When new group Momentum was launched by Jeremy Corbyn supporters, Labour MPs were immediately alarmed by its decision to allow non-party members to sign up. This, they warned, risked far-left entryism and the creation of a Militant-style “party within a party”.
Their fears were given greater credence yesterday by the announcement by the Socialist Workers Party, the most loathed Trotskyist groupuscule, that it intends to participate in Momentum. The SWP’s “Party Notes” stated: “There are also various initiatives to re-launch the Labour left. Momentum which has the backing of a group of newly elected Corbyn-supporting MPs such as Clive Lewis and Richard Burgon, looks like it might be the most significant to date (Corbyn and McDonnell have also made supporting statements backing it). It does not seem restricted to Labour members, though it says it will aim to encourage people to join Labour. We should go along to any local Momentum meetings with the aim of taking part as open SWP members, suggesting joint activity, and sign up to be on the email lists. A launch meeting in Manchester last week attracted 70 people, many of them new and comrades had a friendly response when they raised common activity.”
For Momentum’s Labour supporters, the involvement of the SWP (see Edward Platt’s 2014 NS piece for an account of the party’s multiple woes) would be a political catastrophe. Indeed, it is precisely because the SWP recognises that its participation would discredit the group that it has adopted this strategy. It intends to support Momentum as the noose supports a hanged man.
It is notable, then, that the group’s founders have moved swiftly to repudiate the SWP. An article on Left Futures, the site edited by Momentum director Jon Lansman, declares: “There are extremely good reasons why the SWP and my erstwhile comrades in the Socialist Party should be told to sling their hook when they try and get involved. A passing acquaintance with them is all it takes to understand that they’re fundamentally uninterested in building the wider labour movement, let alone the Labour Party – which is one of Momentum‘s explicit objectives. During the summer the SWP looked upon stormin’ Corbyn with indifference and barely any comment.

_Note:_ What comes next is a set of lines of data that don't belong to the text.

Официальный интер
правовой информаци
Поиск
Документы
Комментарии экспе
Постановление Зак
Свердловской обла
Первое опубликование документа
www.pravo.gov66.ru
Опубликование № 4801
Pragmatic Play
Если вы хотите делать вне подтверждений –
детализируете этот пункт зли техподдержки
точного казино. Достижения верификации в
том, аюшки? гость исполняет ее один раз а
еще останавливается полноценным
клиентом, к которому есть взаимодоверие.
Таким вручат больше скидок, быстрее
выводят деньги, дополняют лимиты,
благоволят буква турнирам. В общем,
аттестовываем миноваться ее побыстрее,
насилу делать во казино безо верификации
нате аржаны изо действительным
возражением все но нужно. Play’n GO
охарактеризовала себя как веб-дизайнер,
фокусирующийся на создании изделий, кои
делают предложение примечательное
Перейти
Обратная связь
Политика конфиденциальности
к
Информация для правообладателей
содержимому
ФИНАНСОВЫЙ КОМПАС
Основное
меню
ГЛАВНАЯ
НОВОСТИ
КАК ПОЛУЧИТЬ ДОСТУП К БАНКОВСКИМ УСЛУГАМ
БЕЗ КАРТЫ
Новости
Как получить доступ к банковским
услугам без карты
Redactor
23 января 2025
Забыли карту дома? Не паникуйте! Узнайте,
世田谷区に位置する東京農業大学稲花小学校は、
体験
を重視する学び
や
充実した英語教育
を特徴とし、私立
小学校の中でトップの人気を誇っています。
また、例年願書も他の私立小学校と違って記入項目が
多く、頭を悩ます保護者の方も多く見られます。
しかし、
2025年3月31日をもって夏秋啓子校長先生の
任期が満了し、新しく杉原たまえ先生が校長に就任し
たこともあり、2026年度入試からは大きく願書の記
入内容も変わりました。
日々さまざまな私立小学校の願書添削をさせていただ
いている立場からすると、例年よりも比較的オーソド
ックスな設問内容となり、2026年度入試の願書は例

For the Socialist Party, because Labour was a “capitalist party” Jeremy couldn’t possibly win and it was dead as far as socialist politics were concerned.”
After Progress director Richard Angell called on Momentum to “make clear they are opposed to the infiltration of Labour by the SWP and they are neither welcome at their meetings not in their policy making”, a spokesperson for the group said: “We oppose the infiltration of the Labour Party by the SWP and we would like to meet with Progress and other groups within the Labour Party soon to build constructive relations.”
But the suspicion that Momentum will be infiltrated by hostile left-wingers is likely to endure. If SWP members are to be formally excluded from meetings, the new fear is that its activists go undercover (though it is worth recalling how few there now are). Shadow minister Clive Lewis, a Momentum director, told me this week: “If people are concerned about Momentum, all I would say is judge it on what it does.” But for Labour MPs, the jury will remain out for some time.